▸ EXERCISE DESCRIPTION
An exact copy of all the data below is needed.

▸ RECORDS PROVIDED
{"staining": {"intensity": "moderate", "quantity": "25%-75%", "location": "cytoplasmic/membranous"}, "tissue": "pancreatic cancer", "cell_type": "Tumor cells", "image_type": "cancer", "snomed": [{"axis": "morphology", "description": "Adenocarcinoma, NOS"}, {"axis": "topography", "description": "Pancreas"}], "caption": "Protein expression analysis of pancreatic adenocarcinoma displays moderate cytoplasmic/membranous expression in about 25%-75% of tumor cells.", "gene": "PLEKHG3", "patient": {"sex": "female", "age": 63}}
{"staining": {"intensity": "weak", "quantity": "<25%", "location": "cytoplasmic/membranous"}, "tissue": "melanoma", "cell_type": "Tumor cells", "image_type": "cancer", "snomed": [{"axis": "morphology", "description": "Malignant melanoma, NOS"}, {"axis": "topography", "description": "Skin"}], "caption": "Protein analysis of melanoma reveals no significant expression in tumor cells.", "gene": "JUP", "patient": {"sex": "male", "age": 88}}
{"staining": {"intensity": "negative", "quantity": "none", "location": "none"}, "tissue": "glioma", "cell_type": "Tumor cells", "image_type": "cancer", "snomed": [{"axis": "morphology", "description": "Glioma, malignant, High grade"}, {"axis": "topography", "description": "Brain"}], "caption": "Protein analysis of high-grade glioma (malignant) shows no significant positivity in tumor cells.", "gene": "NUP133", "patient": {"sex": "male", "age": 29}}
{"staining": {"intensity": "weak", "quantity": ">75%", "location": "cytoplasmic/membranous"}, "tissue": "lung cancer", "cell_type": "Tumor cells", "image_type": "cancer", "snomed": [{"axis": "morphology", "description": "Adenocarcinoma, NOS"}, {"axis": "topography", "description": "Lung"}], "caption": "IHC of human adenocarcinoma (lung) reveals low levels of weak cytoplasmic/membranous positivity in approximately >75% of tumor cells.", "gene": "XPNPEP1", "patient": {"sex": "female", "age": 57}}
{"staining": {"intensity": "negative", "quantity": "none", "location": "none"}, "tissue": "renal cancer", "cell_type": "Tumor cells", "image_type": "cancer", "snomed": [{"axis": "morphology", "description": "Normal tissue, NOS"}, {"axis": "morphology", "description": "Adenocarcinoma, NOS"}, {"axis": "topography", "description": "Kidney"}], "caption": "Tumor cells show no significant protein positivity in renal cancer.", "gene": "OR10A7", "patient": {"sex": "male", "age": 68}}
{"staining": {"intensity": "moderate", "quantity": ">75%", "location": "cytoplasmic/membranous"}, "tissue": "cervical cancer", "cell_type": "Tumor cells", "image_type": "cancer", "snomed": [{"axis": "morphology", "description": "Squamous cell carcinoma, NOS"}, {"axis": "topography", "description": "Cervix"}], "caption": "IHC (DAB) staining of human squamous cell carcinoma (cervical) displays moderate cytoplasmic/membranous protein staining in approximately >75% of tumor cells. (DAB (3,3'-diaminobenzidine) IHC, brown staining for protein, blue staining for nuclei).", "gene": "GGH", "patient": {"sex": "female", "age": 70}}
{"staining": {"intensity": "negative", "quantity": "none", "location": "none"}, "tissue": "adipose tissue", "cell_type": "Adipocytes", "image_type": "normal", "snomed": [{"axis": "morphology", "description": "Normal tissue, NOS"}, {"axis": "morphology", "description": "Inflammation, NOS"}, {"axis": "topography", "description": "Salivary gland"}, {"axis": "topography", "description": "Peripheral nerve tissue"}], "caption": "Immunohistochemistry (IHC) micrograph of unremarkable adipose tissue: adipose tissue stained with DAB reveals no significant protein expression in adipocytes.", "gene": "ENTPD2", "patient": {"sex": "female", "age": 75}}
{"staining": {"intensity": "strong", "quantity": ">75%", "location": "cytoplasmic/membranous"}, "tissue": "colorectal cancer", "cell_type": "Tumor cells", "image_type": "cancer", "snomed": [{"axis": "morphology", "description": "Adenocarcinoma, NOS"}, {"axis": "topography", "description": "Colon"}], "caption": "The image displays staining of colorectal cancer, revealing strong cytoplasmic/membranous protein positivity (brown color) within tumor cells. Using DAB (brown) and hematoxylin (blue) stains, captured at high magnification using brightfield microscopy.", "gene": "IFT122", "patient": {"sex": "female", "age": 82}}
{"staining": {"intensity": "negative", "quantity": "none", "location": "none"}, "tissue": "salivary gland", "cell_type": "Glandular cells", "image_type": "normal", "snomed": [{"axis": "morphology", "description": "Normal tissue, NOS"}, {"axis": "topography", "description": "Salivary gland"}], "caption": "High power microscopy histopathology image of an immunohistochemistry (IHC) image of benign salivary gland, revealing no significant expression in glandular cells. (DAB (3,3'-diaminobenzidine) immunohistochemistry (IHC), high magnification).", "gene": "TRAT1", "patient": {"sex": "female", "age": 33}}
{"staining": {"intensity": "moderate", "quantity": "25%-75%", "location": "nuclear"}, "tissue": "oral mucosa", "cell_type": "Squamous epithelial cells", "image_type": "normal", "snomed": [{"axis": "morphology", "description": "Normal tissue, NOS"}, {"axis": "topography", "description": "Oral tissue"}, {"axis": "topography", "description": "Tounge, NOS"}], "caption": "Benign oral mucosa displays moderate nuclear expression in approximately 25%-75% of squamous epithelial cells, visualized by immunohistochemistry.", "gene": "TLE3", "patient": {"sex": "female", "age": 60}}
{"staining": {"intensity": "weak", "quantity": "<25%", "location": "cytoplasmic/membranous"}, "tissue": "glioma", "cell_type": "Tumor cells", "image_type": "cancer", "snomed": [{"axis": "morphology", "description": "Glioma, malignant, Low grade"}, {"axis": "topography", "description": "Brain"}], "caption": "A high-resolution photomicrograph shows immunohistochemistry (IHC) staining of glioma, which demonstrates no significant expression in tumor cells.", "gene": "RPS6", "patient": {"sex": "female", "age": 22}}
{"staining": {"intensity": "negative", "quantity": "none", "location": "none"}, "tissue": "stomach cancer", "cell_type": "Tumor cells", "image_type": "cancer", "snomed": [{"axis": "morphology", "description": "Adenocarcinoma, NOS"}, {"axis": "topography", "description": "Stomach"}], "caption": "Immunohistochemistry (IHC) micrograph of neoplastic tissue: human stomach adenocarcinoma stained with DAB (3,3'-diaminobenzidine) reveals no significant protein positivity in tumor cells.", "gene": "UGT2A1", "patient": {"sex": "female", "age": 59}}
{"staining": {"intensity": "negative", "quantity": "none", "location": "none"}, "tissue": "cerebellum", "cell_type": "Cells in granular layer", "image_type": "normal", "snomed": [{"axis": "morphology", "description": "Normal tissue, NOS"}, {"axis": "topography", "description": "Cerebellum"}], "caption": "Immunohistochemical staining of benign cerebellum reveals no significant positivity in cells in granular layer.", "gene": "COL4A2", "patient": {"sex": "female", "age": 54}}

▸ SOLUTION
{"staining": {"intensity": "moderate", "quantity": "25%-75%", "location": "cytoplasmic/membranous"}, "tissue": "pancreatic cancer", "cell_type": "Tumor cells", "image_type": "cancer", "snomed": [{"axis": "morphology", "description": "Adenocarcinoma, NOS"}, {"axis": "topography", "description": "Pancreas"}], "caption": "Protein expression analysis of pancreatic adenocarcinoma displays moderate cytoplasmic/membranous expression in about 25%-75% of tumor cells.", "gene": "PLEKHG3", "patient": {"sex": "female", "age": 63}}
{"staining": {"intensity": "weak", "quantity": "<25%", "location": "cytoplasmic/membranous"}, "tissue": "melanoma", "cell_type": "Tumor cells", "image_type": "cancer", "snomed": [{"axis": "morphology", "description": "Malignant melanoma, NOS"}, {"axis": "topography", "description": "Skin"}], "caption": "Protein analysis of melanoma reveals no significant expression in tumor cells.", "gene": "JUP", "patient": {"sex": "male", "age": 88}}
{"staining": {"intensity": "negative", "quantity": "none", "location": "none"}, "tissue": "glioma", "cell_type": "Tumor cells", "image_type": "cancer", "snomed": [{"axis": "morphology", "description": "Glioma, malignant, High grade"}, {"axis": "topography", "description": "Brain"}], "caption": "Protein analysis of high-grade glioma (malignant) shows no significant positivity in tumor cells.", "gene": "NUP133", "patient": {"sex": "male", "age": 29}}
{"staining": {"intensity": "weak", "quantity": ">75%", "location": "cytoplasmic/membranous"}, "tissue": "lung cancer", "cell_type": "Tumor cells", "image_type": "cancer", "snomed": [{"axis": "morphology", "description": "Adenocarcinoma, NOS"}, {"axis": "topography", "description": "Lung"}], "caption": "IHC of human adenocarcinoma (lung) reveals low levels of weak cytoplasmic/membranous positivity in approximately >75% of tumor cells.", "gene": "XPNPEP1", "patient": {"sex": "female", "age": 57}}
{"staining": {"intensity": "negative", "quantity": "none", "location": "none"}, "tissue": "renal cancer", "cell_type": "Tumor cells", "image_type": "cancer", "snomed": [{"axis": "morphology", "description": "Normal tissue, NOS"}, {"axis": "morphology", "description": "Adenocarcinoma, NOS"}, {"axis": "topography", "description": "Kidney"}], "caption": "Tumor cells show no significant protein positivity in renal cancer.", "gene": "OR10A7", "patient": {"sex": "male", "age": 68}}
{"staining": {"intensity": "moderate", "quantity": ">75%", "location": "cytoplasmic/membranous"}, "tissue": "cervical cancer", "cell_type": "Tumor cells", "image_type": "cancer", "snomed": [{"axis": "morphology", "description": "Squamous cell carcinoma, NOS"}, {"axis": "topography", "description": "Cervix"}], "caption": "IHC (DAB) staining of human squamous cell carcinoma (cervical) displays moderate cytoplasmic/membranous protein staining in approximately >75% of tumor cells. (DAB (3,3'-diaminobenzidine) IHC, brown staining for protein, blue staining for nuclei).", "gene": "GGH", "patient": {"sex": "female", "age": 70}}
{"staining": {"intensity": "negative", "quantity": "none", "location": "none"}, "tissue": "adipose tissue", "cell_type": "Adipocytes", "image_type": "normal", "snomed": [{"axis": "morphology", "description": "Normal tissue, NOS"}, {"axis": "morphology", "description": "Inflammation, NOS"}, {"axis": "topography", "description": "Salivary gland"}, {"axis": "topography", "description": "Peripheral nerve tissue"}], "caption": "Immunohistochemistry (IHC) micrograph of unremarkable adipose tissue: adipose tissue stained with DAB reveals no significant protein expression in adipocytes.", "gene": "ENTPD2", "patient": {"sex": "female", "age": 75}}
{"staining": {"intensity": "strong", "quantity": ">75%", "location": "cytoplasmic/membranous"}, "tissue": "colorectal cancer", "cell_type": "Tumor cells", "image_type": "cancer", "snomed": [{"axis": "morphology", "description": "Adenocarcinoma, NOS"}, {"axis": "topography", "description": "Colon"}], "caption": "The image displays staining of colorectal cancer, revealing strong cytoplasmic/membranous protein positivity (brown color) within tumor cells. Using DAB (brown) and hematoxylin (blue) stains, captured at high magnification using brightfield microscopy.", "gene": "IFT122", "patient": {"sex": "female", "age": 82}}
{"staining": {"intensity": "negative", "quantity": "none", "location": "none"}, "tissue": "salivary gland", "cell_type": "Glandular cells", "image_type": "normal", "snomed": [{"axis": "morphology", "description": "Normal tissue, NOS"}, {"axis": "topography", "description": "Salivary gland"}], "caption": "High power microscopy histopathology image of an immunohistochemistry (IHC) image of benign salivary gland, revealing no significant expression in glandular cells. (DAB (3,3'-diaminobenzidine) immunohistochemistry (IHC), high magnification).", "gene": "TRAT1", "patient": {"sex": "female", "age": 33}}
{"staining": {"intensity": "moderate", "quantity": "25%-75%", "location": "nuclear"}, "tissue": "oral mucosa", "cell_type": "Squamous epithelial cells", "image_type": "normal", "snomed": [{"axis": "morphology", "description": "Normal tissue, NOS"}, {"axis": "topography", "description": "Oral tissue"}, {"axis": "topography", "description": "Tounge, NOS"}], "caption": "Benign oral mucosa displays moderate nuclear expression in approximately 25%-75% of squamous epithelial cells, visualized by immunohistochemistry.", "gene": "TLE3", "patient": {"sex": "female", "age": 60}}
{"staining": {"intensity": "weak", "quantity": "<25%", "location": "cytoplasmic/membranous"}, "tissue": "glioma", "cell_type": "Tumor cells", "image_type": "cancer", "snomed": [{"axis": "morphology", "description": "Glioma, malignant, Low grade"}, {"axis": "topography", "description": "Brain"}], "caption": "A high-resolution photomicrograph shows immunohistochemistry (IHC) staining of glioma, which demonstrates no significant expression in tumor cells.", "gene": "RPS6", "patient": {"sex": "female", "age": 22}}
{"staining": {"intensity": "negative", "quantity": "none", "location": "none"}, "tissue": "stomach cancer", "cell_type": "Tumor cells", "image_type": "cancer", "snomed": [{"axis": "morphology", "description": "Adenocarcinoma, NOS"}, {"axis": "topography", "description": "Stomach"}], "caption": "Immunohistochemistry (IHC) micrograph of neoplastic tissue: human stomach adenocarcinoma stained with DAB (3,3'-diaminobenzidine) reveals no significant protein positivity in tumor cells.", "gene": "UGT2A1", "patient": {"sex": "female", "age": 59}}
{"staining": {"intensity": "negative", "quantity": "none", "location": "none"}, "tissue": "cerebellum", "cell_type": "Cells in granular layer", "image_type": "normal", "snomed": [{"axis": "morphology", "description": "Normal tissue, NOS"}, {"axis": "topography", "description": "Cerebellum"}], "caption": "Immunohistochemical staining of benign cerebellum reveals no significant positivity in cells in granular layer.", "gene": "COL4A2", "patient": {"sex": "female", "age": 54}}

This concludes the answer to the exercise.